鑑別診断法
甲状腺の病気は一般的にはあまり知られていない病気なので、どういった検査をするのか不安な方もいらっしゃると思います。
そこで、ここでは病院での受診、検査方法などを簡単にご紹介します。
問診・触診
問診
問診では甲状腺の病気特有の症状があるかどうか、いつごろからはじまったかなどを質問されます。気になる症状がある場合は、医師に必ず伝えるようにしましょう。(症状についてはこちらの病気の症状を参照してください)

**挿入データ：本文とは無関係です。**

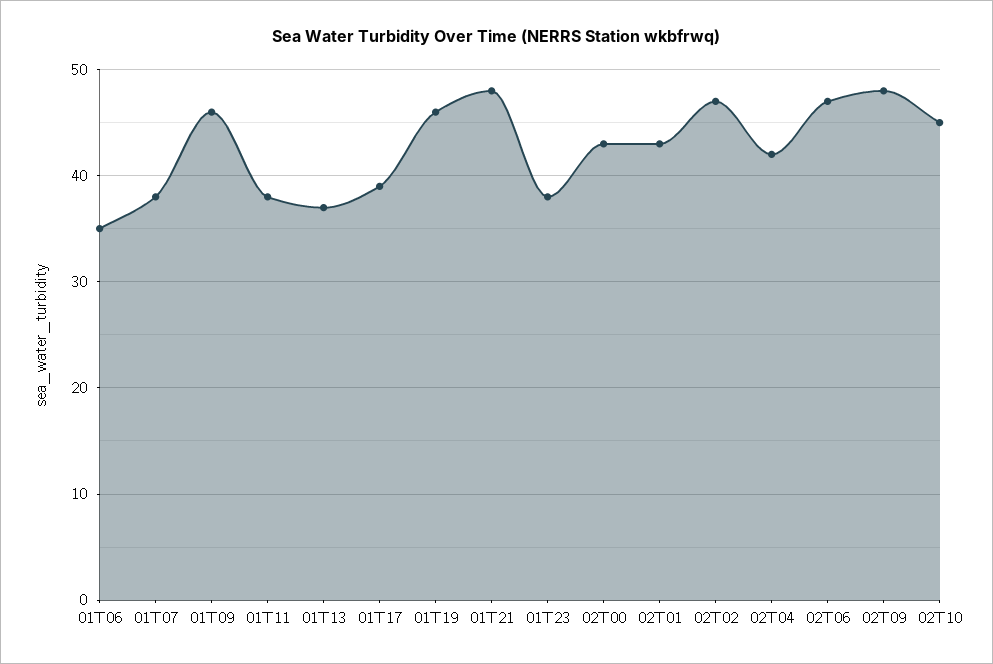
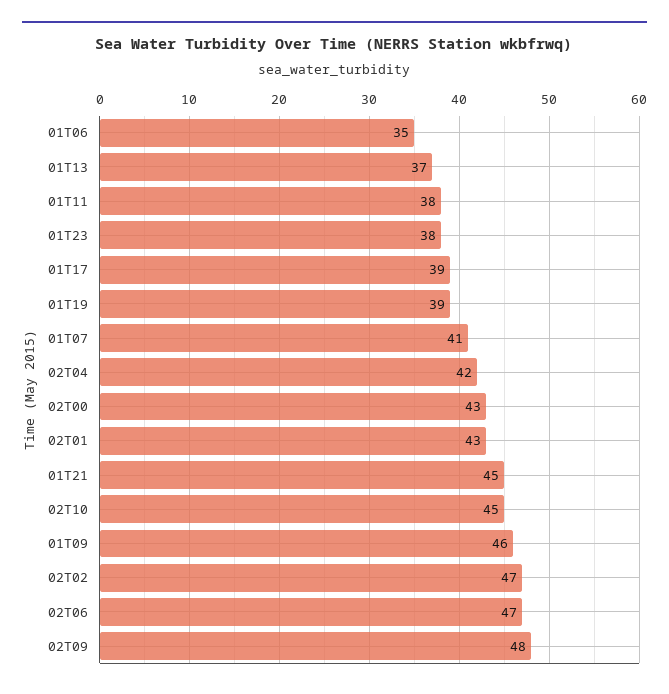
01T07: 38 -> 41
01T19: 46 -> 39
01T21: 48 -> 45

また、ご家族に甲状腺の病気を患った方がいらっしゃる場合も必ず伝えるようにしましょう。
ほかには、生活習慣やアレルギーについて質問されます。
触診
甲状腺は皮膚のうえから触ってわかりやすい部分なので、念入りに触診が行われます。
はれやしこりがあるかどうかといったところをみていきます。リラックスして臨んで下さい。
ホルモン検査
甲状腺の病気は甲状腺ホルモンの異常によって起こる場合がほとんどですので、このホルモン検査が最も簡単で確実に検査する方法といえます。
ホルモン検査では血液を採取し、血液中の甲状腺ホルモンの濃度を検査します。そのうえでホルモン量が異常値かどうかみていきます。

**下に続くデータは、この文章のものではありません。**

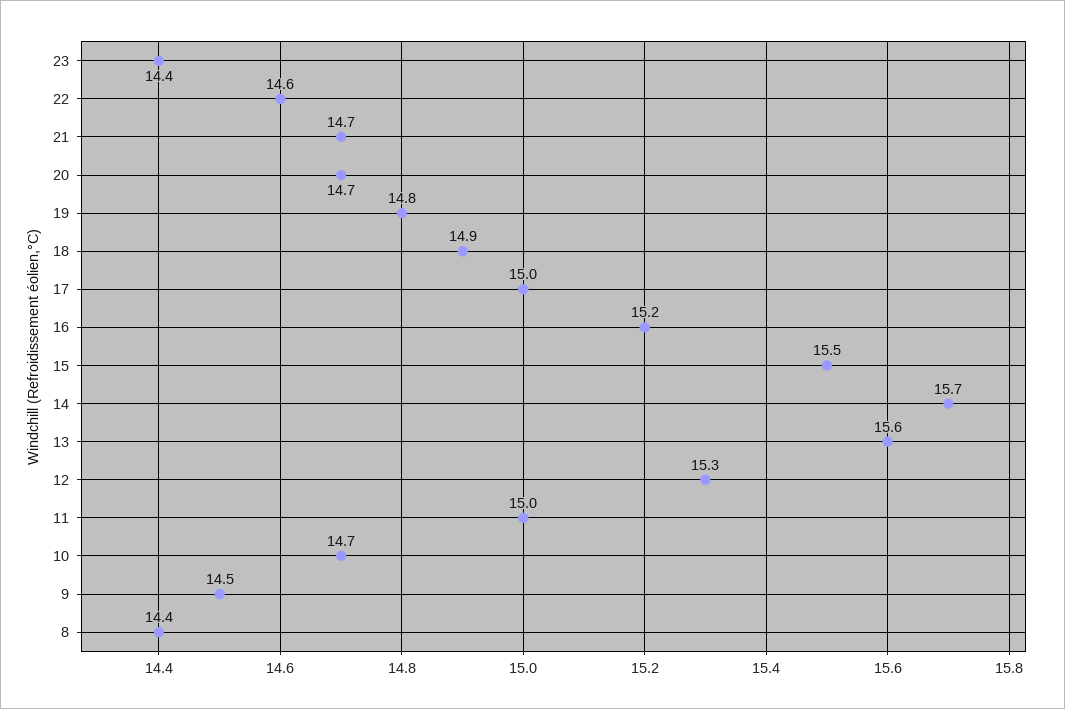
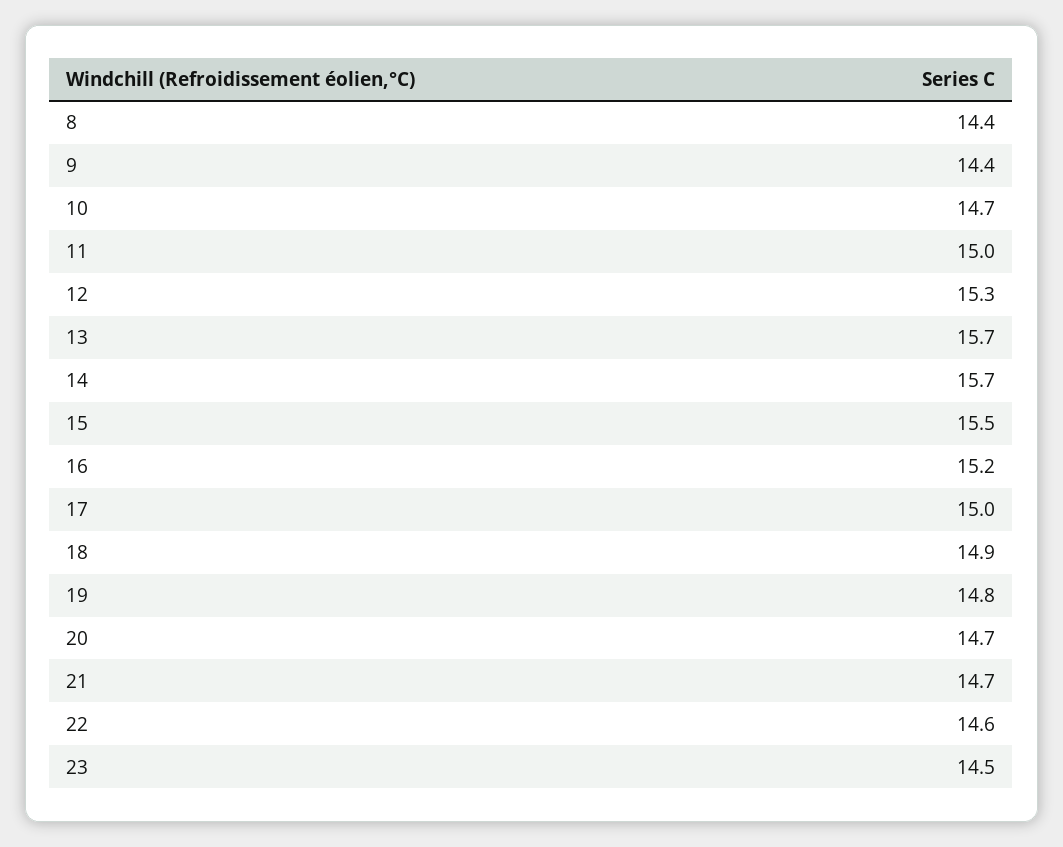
23: 14.4 -> 14.5
13: 15.6 -> 15.7
9: 14.5 -> 14.4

ここで異常がでれば、甲状腺の病気と診断できるわけです。
抗体検査
甲状腺の病気の代表格といえるバセドウ病や橋本病は、免疫の勘違いによって自分の体を攻撃する抗体がつくられてしまうことにより発生します。
そこで、血液中の抗体を調べて病気の診断を確実にすることがあります。
これもホルモン検査と同じく血液を採取して診断します。
甲状腺腫瘍の組織検査
甲状腺腫瘍の検査はまず触診か超音波検査などで、その腫瘍が良性か悪性かをみます。
そのうえで詳しい組織検査を行い、細胞を詳しく見ていきます。
穿刺吸引細胞診
注射針より細い針を腫瘍に刺し、注射器で細胞を吸引します。とった細胞を顕微鏡で見て腫瘍が良性か悪性かを判断します。
吸引時間は1~2分程度で、痛みはほとんどありません。その日のうちに帰宅できる簡単な診断方法です。
腫瘍マーカー検査
穿刺吸引細胞診がむずかしい場合には、腫瘍マーカー検査を行います。腫瘍マーカーとは、
体のどこかに腫瘍ができると、血液中や排泄物中にあらわれる特別な物質のことです。その物質を検出するのが腫瘍マーカー検査で、腫瘍の詳しい状態を判断する手がかりになります。
ちなみに、甲状腺腫瘍の腫瘍マーカーは、サイコログロブリンというタンパック質です。
画像検査
超音波検査やシンチグラム写真検査といった甲状腺検査の場合は診断のうえでかかせないといわれている画像検査をご紹介します。
超音波(エコー)検査
超音波検査では、超音波をあてるだけでかなり詳しく診断することが可能です。
腫瘍の内部構造までわかるので良性か悪性かなどといったことがわかります。
検査時間は10分~20分程度で、安全、何回でも受けることができます。
シンチグラム検査
131Iといわれる放射性ヨードを飲んで、シンチカメラといわれる特殊なカメラで画像として腫瘍を検出する検査です。
最近は超音波検査の発達で行われるなくなってきていますが、病気によっては必要な検査です。